What CodeMasters is offering here is not truly CD ROM, because CD ROM really needs a dedicated slave CD player, which naturally your average Amstrad Hi-Fi doesn’t have. With a slave CD player the computer selects the tracks of data information to load in and when to play them. Using an ordinary CD player you have to select the tracks, and the computer just accepts them. And that’s what this games pack is all about — a simple and very effective way of storing data to load in.
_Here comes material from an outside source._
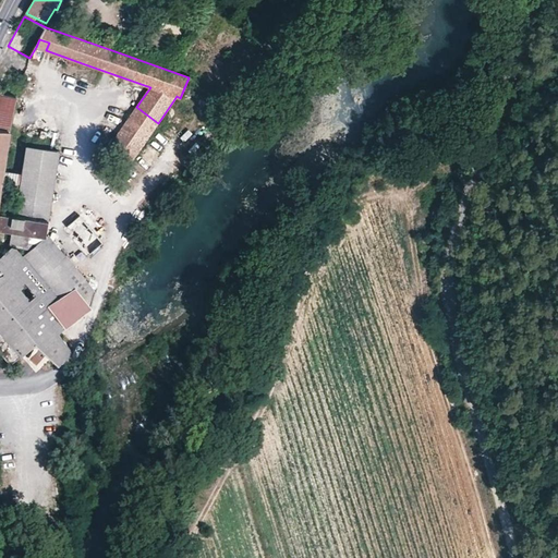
[(39,39),(36,47),(46,50),(49,43),(39,39)]
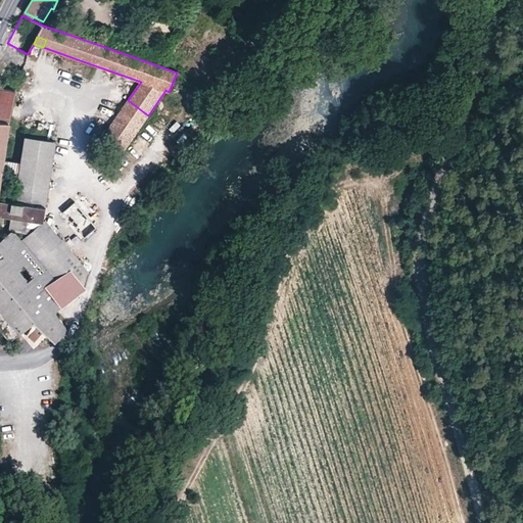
[(0,328),(9,339),(33,321),(55,340),(66,330),(53,313),(85,287),(79,279),(87,271),(44,222),(21,240),(3,255),(0,251),(0,175),(0,173),(3,159),(8,124),(14,91),(0,87),(0,328)]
So, what do you have to do? Well, the first thing is to connect your CD player to the Speccy. This is fine if you’ve got a Discman or any kind of personal CD player that can easily be shifted around. But, if you’re using a stack hi-fi CD player you’ll have to get your Speccy within seven feet (about two metres) of your CD, because that’s how long the interfacing cable is.

The cable connects from the headphone socket of your CD player (the cable has a 2.5mm jack attached, but a quarter inch jack adapter is included) to the joystick port on your Speccy. The ‘box of tricks’ which was originally going to stick out half way along the cable has now been condensed and sits inside the joystick plug.

At the heart of all this technology is a good old cassette: the system requires an initializing program to be loaded from the supplied cassette to prepare the Speccy, though it is a very quick load. Additionally, it helps you set the volume on the CD player correctly — you first turn the volume down to zero, then as track one plays, slowly increase it until the screen turns from green to red. It should all work fine now...

To actually load in a game select a track, say track 8 for Dizzy, just select ‘load’ on the screen and press track 8 and then Play on the CD player. When it’s loaded, disconnect the cable from the joystick port, plug in your joystick and play. Should you leave the cable in the port, the game could well play itself, getting directional information from the CD player!! Games load in roughly 30–40 seconds, not the ever-so-quick 20 as originally thought.



The arrival of Speccy CD ROM is brilliant, though there is a risk of it being a short-term sensation which fails due to lack of support. If you buy it, you’re encouraging other publishers to take a good look at the system and, hopefully, use it. Ideally, by next Christmas, CodeMasters would like to see all games put on CD single, all formats on one disc, and those who don’t already own a cable could buy one separately.

But for now, is it worth getting? We reckon yes — as long as you’ve got access to a CD player. You’re getting nearly £90 worth of games — a varied mix which are good to pretty brilliant; and, of course, it’s the ultimate in Speccy one-upmanship.